§ Using the information
**1.** In the Uganda tree-planting story, how many villagers took part when the project began in 2003?
**2.** Using the Uganda tree-planting story, explain why Ecotrust launched the Trees for Global Benefits Program.
**3.** Translate this sentence from the Uganda tree-planting story into Spanish: "Villagers volunteer to plant trees and in return receive payments for the amount of carbon they sequester."

§ Text segment
Fourth and last installment in a series of stories about benefit sharing

Villagers in Uganda are paid to plant trees to offset carbon emissions

Project: Trees for Global Benefits Program (TFGB)
Country: Uganda
Type: Subnational level PES
External Funder: Carbon offset purchasers abroad, funded through Ecotrust, a national NGO
Facilitator: None
Implementing-Monitoring Agency: Ecotrust
Other Parties: World Agroforestry Center (ICRAF); the Edinburgh Center for Carbon Management
Community Stakeholders: approximately 400 tree growers in four villages; the Carbon Community Fund

Villagers in parts of rural Uganda traditionally rely on forests for their livelihood and energy needs. Forests provide wood for poles, charcoal, and fuel, the main energy source for 90% of the population. To encourage forest conservation, the Environmental Conservation Trust (Ecotrust), a national NGO, initiated the Trees for Global Benefits Program, a cooperative carbon offset project that aims to reduce carbon emissions by paying villagers to plant trees in selected areas near national parks and forest reserves. The project began in 2003 with 30 villagers and has grown to include 400 villagers in four districts in southwestern and mid-western Uganda. Villagers volunteer to plant trees and in return receive payments for the amount of carbon they sequester. The goal is to reduce global carbon emissions by providing carbon offsets to overseas buyers, while enhancing the livelihoods of villagers and reducing their reliance on wood from the forest reserves.

§ Dataset content
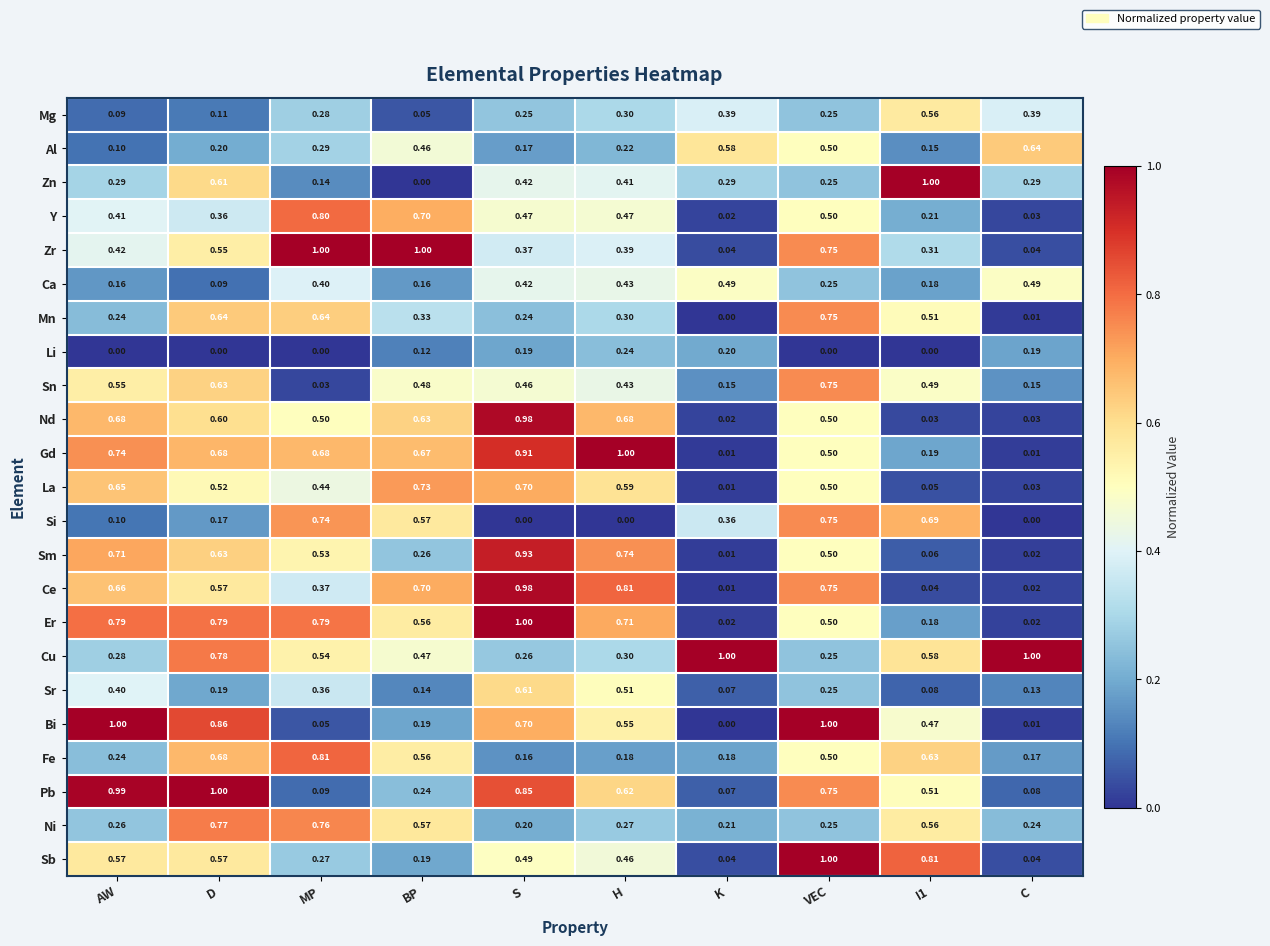

Where is Al nearest to the value 0?

AW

§ Responses by task
**1.** 30 villagers.

**2.** Ecotrust launched the program to encourage forest conservation in rural Uganda, where villagers depend on forests for poles, charcoal, and fuel. It pays villagers to plant trees near national parks and forest reserves. This reduces carbon emissions and lessens villagers' reliance on wood from the reserves.

**3.** Los aldeanos se ofrecen como voluntarios para plantar árboles y, a cambio, reciben pagos por la cantidad de carbono que secuestran.